───── MATERIALE FORNITO

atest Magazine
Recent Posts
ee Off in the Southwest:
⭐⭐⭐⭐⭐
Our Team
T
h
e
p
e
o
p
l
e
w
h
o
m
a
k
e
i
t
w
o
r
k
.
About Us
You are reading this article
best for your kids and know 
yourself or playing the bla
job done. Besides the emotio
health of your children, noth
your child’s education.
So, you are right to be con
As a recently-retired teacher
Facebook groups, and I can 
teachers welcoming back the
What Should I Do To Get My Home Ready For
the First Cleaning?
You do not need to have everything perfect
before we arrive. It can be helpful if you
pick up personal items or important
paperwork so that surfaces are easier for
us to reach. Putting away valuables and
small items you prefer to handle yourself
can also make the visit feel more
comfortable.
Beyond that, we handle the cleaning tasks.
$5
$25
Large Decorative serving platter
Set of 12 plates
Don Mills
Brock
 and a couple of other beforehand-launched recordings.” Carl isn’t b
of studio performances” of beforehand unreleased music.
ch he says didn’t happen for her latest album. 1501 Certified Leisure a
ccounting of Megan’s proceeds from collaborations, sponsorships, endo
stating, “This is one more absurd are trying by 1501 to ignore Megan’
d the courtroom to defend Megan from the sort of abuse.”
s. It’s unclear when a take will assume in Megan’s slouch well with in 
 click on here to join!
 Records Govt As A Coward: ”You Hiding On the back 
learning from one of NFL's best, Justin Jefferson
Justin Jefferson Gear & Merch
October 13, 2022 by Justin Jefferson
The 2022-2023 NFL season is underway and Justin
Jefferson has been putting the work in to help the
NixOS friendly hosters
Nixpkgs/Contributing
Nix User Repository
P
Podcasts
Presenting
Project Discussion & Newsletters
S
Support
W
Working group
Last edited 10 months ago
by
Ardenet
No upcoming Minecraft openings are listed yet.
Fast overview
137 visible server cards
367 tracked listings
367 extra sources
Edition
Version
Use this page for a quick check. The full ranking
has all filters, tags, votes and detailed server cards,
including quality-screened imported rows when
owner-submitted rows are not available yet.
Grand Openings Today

──────────

▶ **COSA PRODURRE**
Riscrivi il testo di tutti i record come un elenco JSON di stringhe, con una stringa per ogni riga. Tralascia le righe vuote.

▶ **RISPOSTA**
[
  "atest Magazine",
  "Recent Posts",
  "ee Off in the Southwest:",
  "⭐⭐⭐⭐⭐",
  "Our Team",
  "T",
  "h",
  "e",
  "p",
  "e",
  "o",
  "p",
  "l",
  "e",
  "w",
  "h",
  "o",
  "m",
  "a",
  "k",
  "e",
  "i",
  "t",
  "w",
  "o",
  "r",
  "k",
  ".",
  "About Us",
  "You are reading this article",
  "best for your kids and know ",
  "yourself or playing the bla",
  "job done. Besides the emotio",
  "health of your children, noth",
  "your child’s education.",
  "So, you are right to be con",
  "As a recently-retired teacher",
  "Facebook groups, and I can ",
  "teachers welcoming back the",
  "What Should I Do To Get My Home Ready For",
  "the First Cleaning?",
  "You do not need to have everything perfect",
  "before we arrive. It can be helpful if you",
  "pick up personal items or important",
  "paperwork so that surfaces are easier for",
  "us to reach. Putting away valuables and",
  "small items you prefer to handle yourself",
  "can also make the visit feel more",
  "comfortable.",
  "Beyond that, we handle the cleaning tasks.",
  "$5",
  "$25",
  "Large Decorative serving platter",
  "Set of 12 plates",
  "Don Mills",
  "Brock",
  " and a couple of other beforehand-launched recordings.” Carl isn’t b",
  "of studio performances” of beforehand unreleased music.",
  "ch he says didn’t happen for her latest album. 1501 Certified Leisure a",
  "ccounting of Megan’s proceeds from collaborations, sponsorships, endo",
  "stating, “This is one more absurd are trying by 1501 to ignore Megan’",
  "d the courtroom to defend Megan from the sort of abuse.”",
  "s. It’s unclear when a take will assume in Megan’s slouch well with in ",
  " click on here to join!",
  " Records Govt As A Coward: ”You Hiding On the back ",
  "learning from one of NFL's best, Justin Jefferson",
  "Justin Jefferson Gear & Merch",
  "October 13, 2022 by Justin Jefferson",
  "The 2022-2023 NFL season is underway and Justin",
  "Jefferson has been putting the work in to help the",
  "NixOS friendly hosters",
  "Nixpkgs/Contributing",
  "Nix User Repository",
  "P",
  "Podcasts",
  "Presenting",
  "Project Discussion & Newsletters",
  "S",
  "Support",
  "W",
  "Working group",
  "Last edited 10 months ago",
  "by",
  "Ardenet",
  "No upcoming Minecraft openings are listed yet.",
  "Fast overview",
  "137 visible server cards",
  "367 tracked listings",
  "367 extra sources",
  "Edition",
  "Version",
  "Use this page for a quick check. The full ranking",
  "has all filters, tags, votes and detailed server cards,",
  "including quality-screened imported rows when",
  "owner-submitted rows are not available yet.",
  "Grand Openings Today"
]